• _Directive_: A faithful copy of the data is what is wanted, minus any pictures.

[[ Source records, beginning ]]

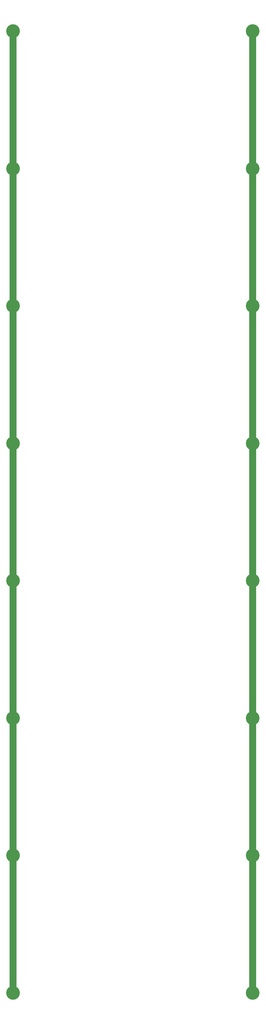
<source format=gtl>
G04 Layer: TopLayer*
G04 EasyEDA v6.5.47, 2024-11-13 16:13:54*
G04 1c16752ac9c043d0a5978040c22a04db,28dbc4cd0de04f76b295d4d1f3f9c80b,10*
G04 Gerber Generator version 0.2*
G04 Scale: 100 percent, Rotated: No, Reflected: No *
G04 Dimensions in millimeters *
G04 leading zeros omitted , absolute positions ,4 integer and 5 decimal *
%FSLAX45Y45*%
%MOMM*%

%ADD10C,2.0000*%
%ADD11C,4.0000*%

%LPD*%
D10*
X8499983Y-30999938D02*
G01*
X8499983Y-2999994D01*
X1499997Y-2999994D02*
G01*
X1499997Y-14999970D01*
X1499997Y-14999970D02*
G01*
X1499997Y-30999938D01*
D11*
G01*
X8499983Y-10999978D03*
G01*
X1499997Y-18999962D03*
G01*
X1499997Y-14999970D03*
G01*
X8499983Y-22999954D03*
G01*
X1499997Y-10999978D03*
G01*
X8499983Y-14999970D03*
G01*
X1499997Y-6999986D03*
G01*
X8499983Y-6999986D03*
G01*
X1499997Y-2999994D03*
G01*
X8499983Y-2999994D03*
G01*
X1499997Y-22999954D03*
G01*
X1499997Y-26999945D03*
G01*
X1499997Y-30999938D03*
G01*
X8499983Y-26999945D03*
G01*
X8499983Y-30999938D03*
G01*
X8499983Y-18999962D03*
M02*

</source>
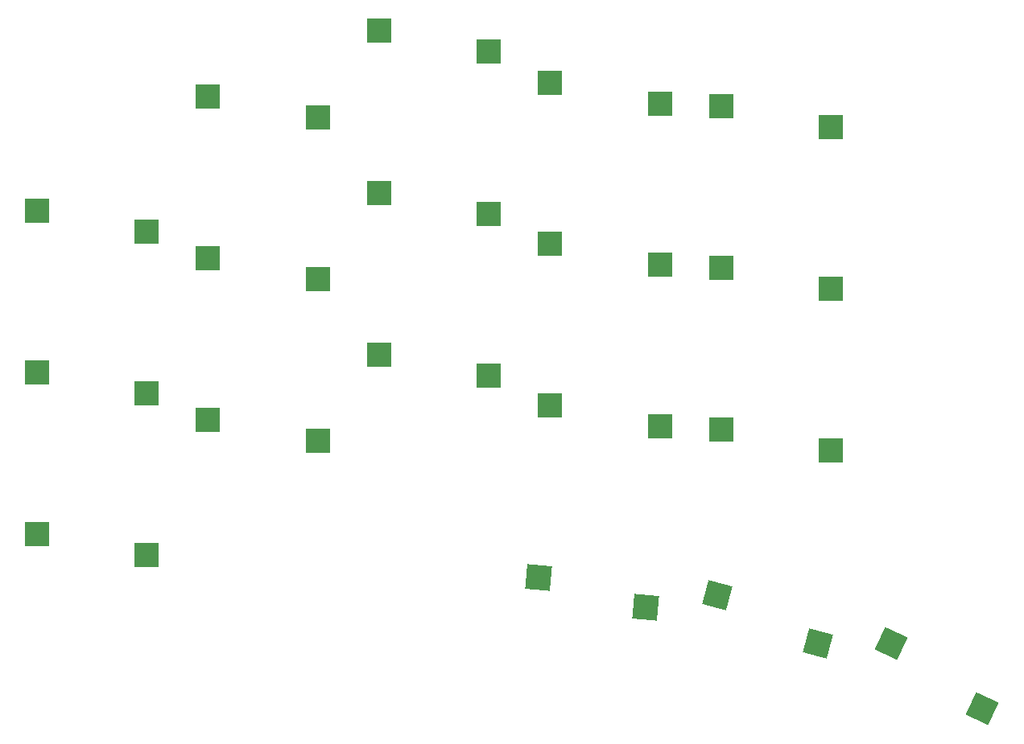
<source format=gbr>
%TF.GenerationSoftware,KiCad,Pcbnew,8.0.5*%
%TF.CreationDate,2024-10-14T15:31:37+02:00*%
%TF.ProjectId,oni-kb,6f6e692d-6b62-42e6-9b69-6361645f7063,rev?*%
%TF.SameCoordinates,Original*%
%TF.FileFunction,Paste,Bot*%
%TF.FilePolarity,Positive*%
%FSLAX46Y46*%
G04 Gerber Fmt 4.6, Leading zero omitted, Abs format (unit mm)*
G04 Created by KiCad (PCBNEW 8.0.5) date 2024-10-14 15:31:37*
%MOMM*%
%LPD*%
G01*
G04 APERTURE LIST*
G04 Aperture macros list*
%AMRotRect*
0 Rectangle, with rotation*
0 The origin of the aperture is its center*
0 $1 length*
0 $2 width*
0 $3 Rotation angle, in degrees counterclockwise*
0 Add horizontal line*
21,1,$1,$2,0,0,$3*%
G04 Aperture macros list end*
%ADD10R,2.600000X2.600000*%
%ADD11RotRect,2.600000X2.600000X155.000000*%
%ADD12RotRect,2.600000X2.600000X175.000000*%
%ADD13RotRect,2.600000X2.600000X165.000000*%
G04 APERTURE END LIST*
D10*
%TO.C,SW4*%
X131287593Y-70173504D03*
X119737593Y-67973504D03*
%TD*%
D11*
%TO.C,SW20*%
X183166175Y-139400108D03*
X173628081Y-132524990D03*
%TD*%
D10*
%TO.C,SW2*%
X95287594Y-89173504D03*
X83737594Y-86973504D03*
%TD*%
%TO.C,SW12*%
X167267594Y-95163504D03*
X155717594Y-92963504D03*
%TD*%
%TO.C,SW6*%
X167287592Y-78173504D03*
X155737592Y-75973504D03*
%TD*%
%TO.C,SW11*%
X149287596Y-92623507D03*
X137737596Y-90423507D03*
%TD*%
%TO.C,SW14*%
X95287594Y-123173501D03*
X83737594Y-120973501D03*
%TD*%
%TO.C,SW15*%
X113287593Y-111165503D03*
X101737593Y-108965503D03*
%TD*%
%TO.C,SW17*%
X149287594Y-109641507D03*
X137737594Y-107441507D03*
%TD*%
D12*
%TO.C,SW1*%
X147806554Y-128736296D03*
X136492248Y-125538018D03*
%TD*%
D10*
%TO.C,SW8*%
X95287594Y-106173504D03*
X83737594Y-103973504D03*
%TD*%
%TO.C,SW3*%
X113287596Y-77173504D03*
X101737596Y-74973504D03*
%TD*%
%TO.C,SW16*%
X131287592Y-104307505D03*
X119737592Y-102107505D03*
%TD*%
%TO.C,SW18*%
X167261248Y-112181504D03*
X155711248Y-109981504D03*
%TD*%
%TO.C,SW5*%
X149287594Y-75673505D03*
X137737594Y-73473505D03*
%TD*%
D13*
%TO.C,SW21*%
X165936026Y-132518396D03*
X155348984Y-127403999D03*
%TD*%
D10*
%TO.C,SW10*%
X131287595Y-87289504D03*
X119737595Y-85089504D03*
%TD*%
%TO.C,SW9*%
X113287596Y-94147504D03*
X101737596Y-91947504D03*
%TD*%
M02*

</source>
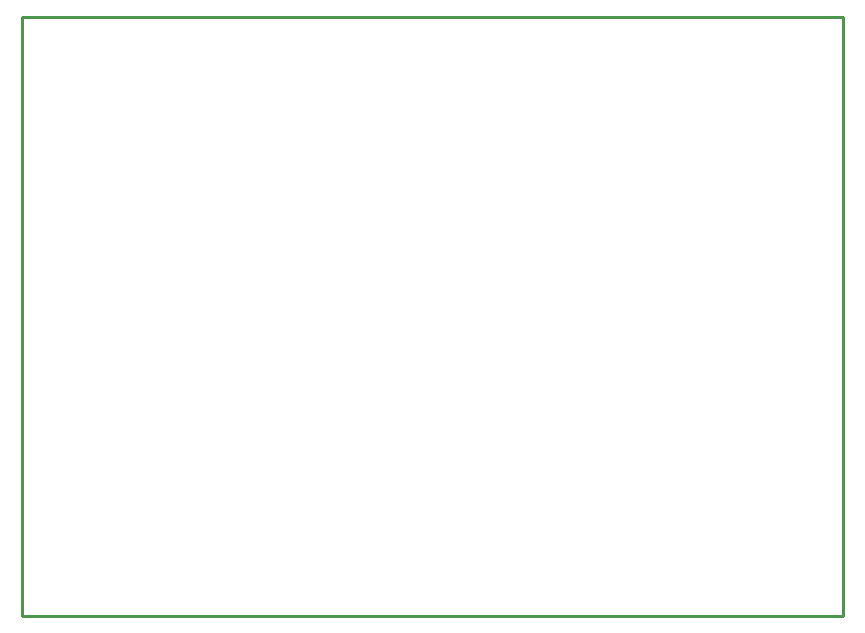
<source format=gbr>
G04 EAGLE Gerber RS-274X export*
G75*
%MOMM*%
%FSLAX34Y34*%
%LPD*%
%IN*%
%IPPOS*%
%AMOC8*
5,1,8,0,0,1.08239X$1,22.5*%
G01*
%ADD10C,0.254000*%


D10*
X0Y0D02*
X695200Y0D01*
X695200Y507900D01*
X0Y507900D01*
X0Y0D01*
M02*

</source>
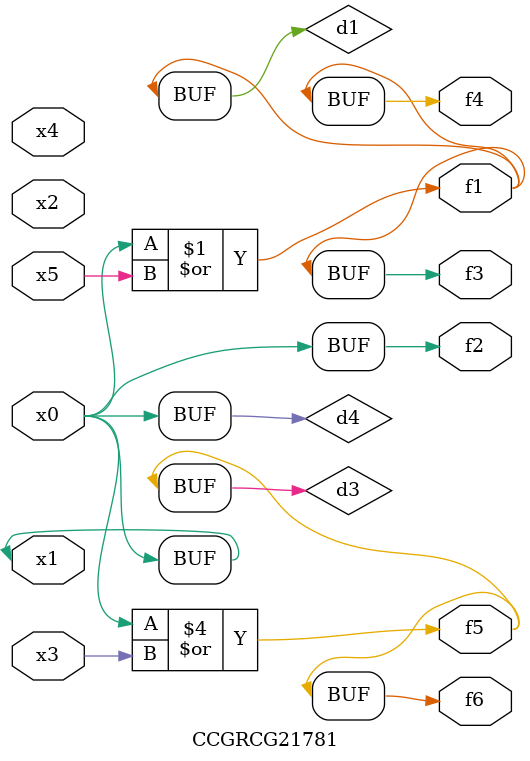
<source format=v>
module CCGRCG21781(
	input x0, x1, x2, x3, x4, x5,
	output f1, f2, f3, f4, f5, f6
);

	wire d1, d2, d3, d4;

	or (d1, x0, x5);
	xnor (d2, x1, x4);
	or (d3, x0, x3);
	buf (d4, x0, x1);
	assign f1 = d1;
	assign f2 = d4;
	assign f3 = d1;
	assign f4 = d1;
	assign f5 = d3;
	assign f6 = d3;
endmodule

</source>
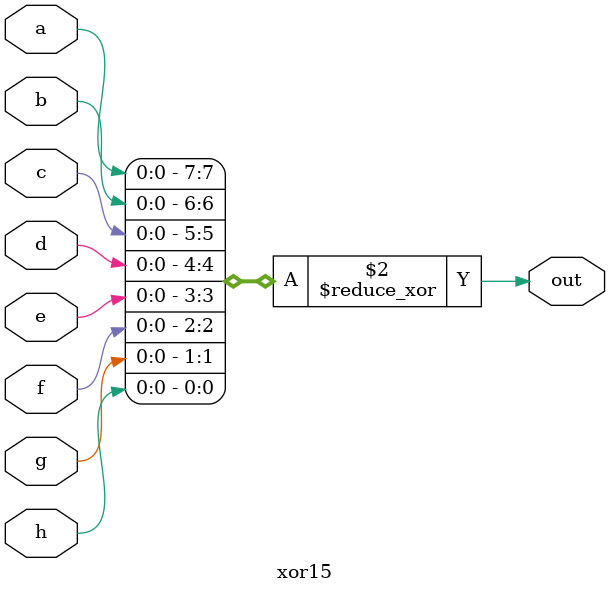
<source format=v>
module xor15 (
  input a,
  input b,
  input c,
  input d,
  input e,
  input f,
  input g,
  input h,
  output reg out
);

    always @(*) begin
        out = (^{a,b,c,d,e,f,g,h}); // XNOR using built-in operator
    end
    
    
endmodule

</source>
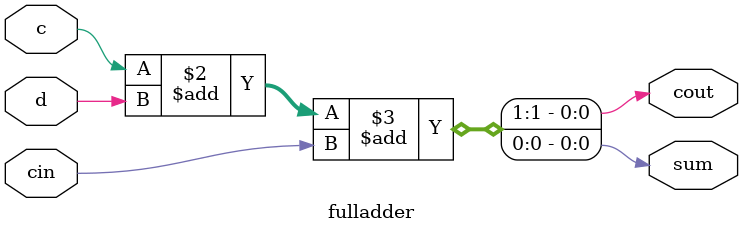
<source format=v>
module top_module( 
    input [99:0] a, b,
    input cin,
    output [99:0] cout,
    output [99:0] sum );
  wire [99:0] cout_temp;
  wire [99:0] sum_temp;
  fulladder fa(a[0],b[0],cin,cout_temp[0],sum_temp[0]);
  genvar i;
  generate 
    for (i = 1;i < 100;i=i + 1) begin : adder_gen
        fulladder fa(a[i],b[i],cout_temp[i-1],cout_temp[i],sum_temp[i]);
        // assign sum = 100'd1;
    end
  endgenerate
  assign cout = cout_temp;
  assign sum = sum_temp;
endmodule

module fulladder( 
    input c, d, cin,
    output reg cout, sum );
    always @(*) begin
      {cout ,sum} = c + d + cin;
    end
endmodule

</source>
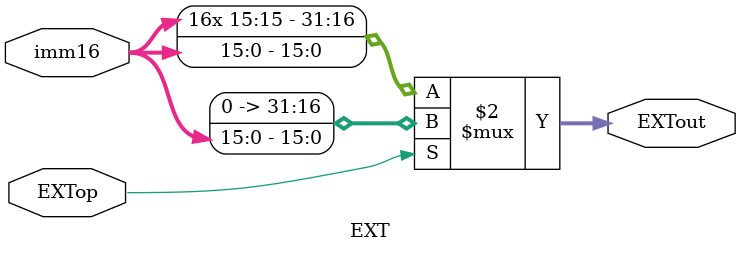
<source format=v>
`timescale 1ns / 1ps
module EXT(
		input [15:0] imm16,
		input EXTop,
		output [31:0] EXTout
    );
	 
	
		assign EXTout = (EXTop == 1) ? {{16{1'b0}},imm16} : {{16{imm16[15]}},imm16};

endmodule

</source>
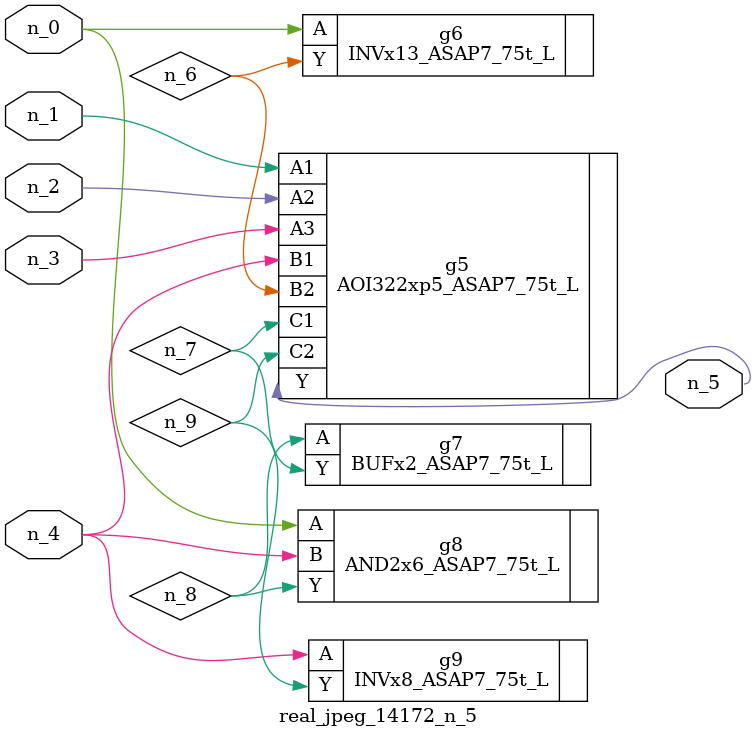
<source format=v>
module real_jpeg_14172_n_5 (n_4, n_0, n_1, n_2, n_3, n_5);

input n_4;
input n_0;
input n_1;
input n_2;
input n_3;

output n_5;

wire n_8;
wire n_6;
wire n_7;
wire n_9;

INVx13_ASAP7_75t_L g6 ( 
.A(n_0),
.Y(n_6)
);

AND2x6_ASAP7_75t_L g8 ( 
.A(n_0),
.B(n_4),
.Y(n_8)
);

AOI322xp5_ASAP7_75t_L g5 ( 
.A1(n_1),
.A2(n_2),
.A3(n_3),
.B1(n_4),
.B2(n_6),
.C1(n_7),
.C2(n_9),
.Y(n_5)
);

INVx8_ASAP7_75t_L g9 ( 
.A(n_4),
.Y(n_9)
);

BUFx2_ASAP7_75t_L g7 ( 
.A(n_8),
.Y(n_7)
);


endmodule
</source>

[[ Source records, end ]]

• _Solution for this task_:
<source format=gtl>
G04 Layer: TopLayer*
G04 EasyEDA v6.5.47, 2024-11-13 16:13:54*
G04 1c16752ac9c043d0a5978040c22a04db,28dbc4cd0de04f76b295d4d1f3f9c80b,10*
G04 Gerber Generator version 0.2*
G04 Scale: 100 percent, Rotated: No, Reflected: No *
G04 Dimensions in millimeters *
G04 leading zeros omitted , absolute positions ,4 integer and 5 decimal *
%FSLAX45Y45*%
%MOMM*%

%ADD10C,2.0000*%
%ADD11C,4.0000*%

%LPD*%
D10*
X8499983Y-30999938D02*
G01*
X8499983Y-2999994D01*
X1499997Y-2999994D02*
G01*
X1499997Y-14999970D01*
X1499997Y-14999970D02*
G01*
X1499997Y-30999938D01*
D11*
G01*
X8499983Y-10999978D03*
G01*
X1499997Y-18999962D03*
G01*
X1499997Y-14999970D03*
G01*
X8499983Y-22999954D03*
G01*
X1499997Y-10999978D03*
G01*
X8499983Y-14999970D03*
G01*
X1499997Y-6999986D03*
G01*
X8499983Y-6999986D03*
G01*
X1499997Y-2999994D03*
G01*
X8499983Y-2999994D03*
G01*
X1499997Y-22999954D03*
G01*
X1499997Y-26999945D03*
G01*
X1499997Y-30999938D03*
G01*
X8499983Y-26999945D03*
G01*
X8499983Y-30999938D03*
G01*
X8499983Y-18999962D03*
M02*

</source>
<source format=gbr>
%TF.GenerationSoftware,KiCad,Pcbnew,8.0.5*%
%TF.CreationDate,2024-10-14T15:31:37+02:00*%
%TF.ProjectId,oni-kb,6f6e692d-6b62-42e6-9b69-6361645f7063,rev?*%
%TF.SameCoordinates,Original*%
%TF.FileFunction,Paste,Bot*%
%TF.FilePolarity,Positive*%
%FSLAX46Y46*%
G04 Gerber Fmt 4.6, Leading zero omitted, Abs format (unit mm)*
G04 Created by KiCad (PCBNEW 8.0.5) date 2024-10-14 15:31:37*
%MOMM*%
%LPD*%
G01*
G04 APERTURE LIST*
G04 Aperture macros list*
%AMRotRect*
0 Rectangle, with rotation*
0 The origin of the aperture is its center*
0 $1 length*
0 $2 width*
0 $3 Rotation angle, in degrees counterclockwise*
0 Add horizontal line*
21,1,$1,$2,0,0,$3*%
G04 Aperture macros list end*
%ADD10R,2.600000X2.600000*%
%ADD11RotRect,2.600000X2.600000X155.000000*%
%ADD12RotRect,2.600000X2.600000X175.000000*%
%ADD13RotRect,2.600000X2.600000X165.000000*%
G04 APERTURE END LIST*
D10*
%TO.C,SW4*%
X131287593Y-70173504D03*
X119737593Y-67973504D03*
%TD*%
D11*
%TO.C,SW20*%
X183166175Y-139400108D03*
X173628081Y-132524990D03*
%TD*%
D10*
%TO.C,SW2*%
X95287594Y-89173504D03*
X83737594Y-86973504D03*
%TD*%
%TO.C,SW12*%
X167267594Y-95163504D03*
X155717594Y-92963504D03*
%TD*%
%TO.C,SW6*%
X167287592Y-78173504D03*
X155737592Y-75973504D03*
%TD*%
%TO.C,SW11*%
X149287596Y-92623507D03*
X137737596Y-90423507D03*
%TD*%
%TO.C,SW14*%
X95287594Y-123173501D03*
X83737594Y-120973501D03*
%TD*%
%TO.C,SW15*%
X113287593Y-111165503D03*
X101737593Y-108965503D03*
%TD*%
%TO.C,SW17*%
X149287594Y-109641507D03*
X137737594Y-107441507D03*
%TD*%
D12*
%TO.C,SW1*%
X147806554Y-128736296D03*
X136492248Y-125538018D03*
%TD*%
D10*
%TO.C,SW8*%
X95287594Y-106173504D03*
X83737594Y-103973504D03*
%TD*%
%TO.C,SW3*%
X113287596Y-77173504D03*
X101737596Y-74973504D03*
%TD*%
%TO.C,SW16*%
X131287592Y-104307505D03*
X119737592Y-102107505D03*
%TD*%
%TO.C,SW18*%
X167261248Y-112181504D03*
X155711248Y-109981504D03*
%TD*%
%TO.C,SW5*%
X149287594Y-75673505D03*
X137737594Y-73473505D03*
%TD*%
D13*
%TO.C,SW21*%
X165936026Y-132518396D03*
X155348984Y-127403999D03*
%TD*%
D10*
%TO.C,SW10*%
X131287595Y-87289504D03*
X119737595Y-85089504D03*
%TD*%
%TO.C,SW9*%
X113287596Y-94147504D03*
X101737596Y-91947504D03*
%TD*%
M02*

</source>
<source format=gbr>
G04 EAGLE Gerber RS-274X export*
G75*
%MOMM*%
%FSLAX34Y34*%
%LPD*%
%IN*%
%IPPOS*%
%AMOC8*
5,1,8,0,0,1.08239X$1,22.5*%
G01*
%ADD10C,0.254000*%


D10*
X0Y0D02*
X695200Y0D01*
X695200Y507900D01*
X0Y507900D01*
X0Y0D01*
M02*

</source>
<source format=v>
module CCGRCG21781(
	input x0, x1, x2, x3, x4, x5,
	output f1, f2, f3, f4, f5, f6
);

	wire d1, d2, d3, d4;

	or (d1, x0, x5);
	xnor (d2, x1, x4);
	or (d3, x0, x3);
	buf (d4, x0, x1);
	assign f1 = d1;
	assign f2 = d4;
	assign f3 = d1;
	assign f4 = d1;
	assign f5 = d3;
	assign f6 = d3;
endmodule

</source>
<source format=v>
module xor15 (
  input a,
  input b,
  input c,
  input d,
  input e,
  input f,
  input g,
  input h,
  output reg out
);

    always @(*) begin
        out = (^{a,b,c,d,e,f,g,h}); // XNOR using built-in operator
    end
    
    
endmodule

</source>
<source format=v>
module top_module( 
    input [99:0] a, b,
    input cin,
    output [99:0] cout,
    output [99:0] sum );
  wire [99:0] cout_temp;
  wire [99:0] sum_temp;
  fulladder fa(a[0],b[0],cin,cout_temp[0],sum_temp[0]);
  genvar i;
  generate 
    for (i = 1;i < 100;i=i + 1) begin : adder_gen
        fulladder fa(a[i],b[i],cout_temp[i-1],cout_temp[i],sum_temp[i]);
        // assign sum = 100'd1;
    end
  endgenerate
  assign cout = cout_temp;
  assign sum = sum_temp;
endmodule

module fulladder( 
    input c, d, cin,
    output reg cout, sum );
    always @(*) begin
      {cout ,sum} = c + d + cin;
    end
endmodule

</source>
<source format=v>
`timescale 1ns / 1ps
module EXT(
		input [15:0] imm16,
		input EXTop,
		output [31:0] EXTout
    );
	 
	
		assign EXTout = (EXTop == 1) ? {{16{1'b0}},imm16} : {{16{imm16[15]}},imm16};

endmodule

</source>
<source format=v>
module real_jpeg_14172_n_5 (n_4, n_0, n_1, n_2, n_3, n_5);

input n_4;
input n_0;
input n_1;
input n_2;
input n_3;

output n_5;

wire n_8;
wire n_6;
wire n_7;
wire n_9;

INVx13_ASAP7_75t_L g6 ( 
.A(n_0),
.Y(n_6)
);

AND2x6_ASAP7_75t_L g8 ( 
.A(n_0),
.B(n_4),
.Y(n_8)
);

AOI322xp5_ASAP7_75t_L g5 ( 
.A1(n_1),
.A2(n_2),
.A3(n_3),
.B1(n_4),
.B2(n_6),
.C1(n_7),
.C2(n_9),
.Y(n_5)
);

INVx8_ASAP7_75t_L g9 ( 
.A(n_4),
.Y(n_9)
);

BUFx2_ASAP7_75t_L g7 ( 
.A(n_8),
.Y(n_7)
);


endmodule
</source>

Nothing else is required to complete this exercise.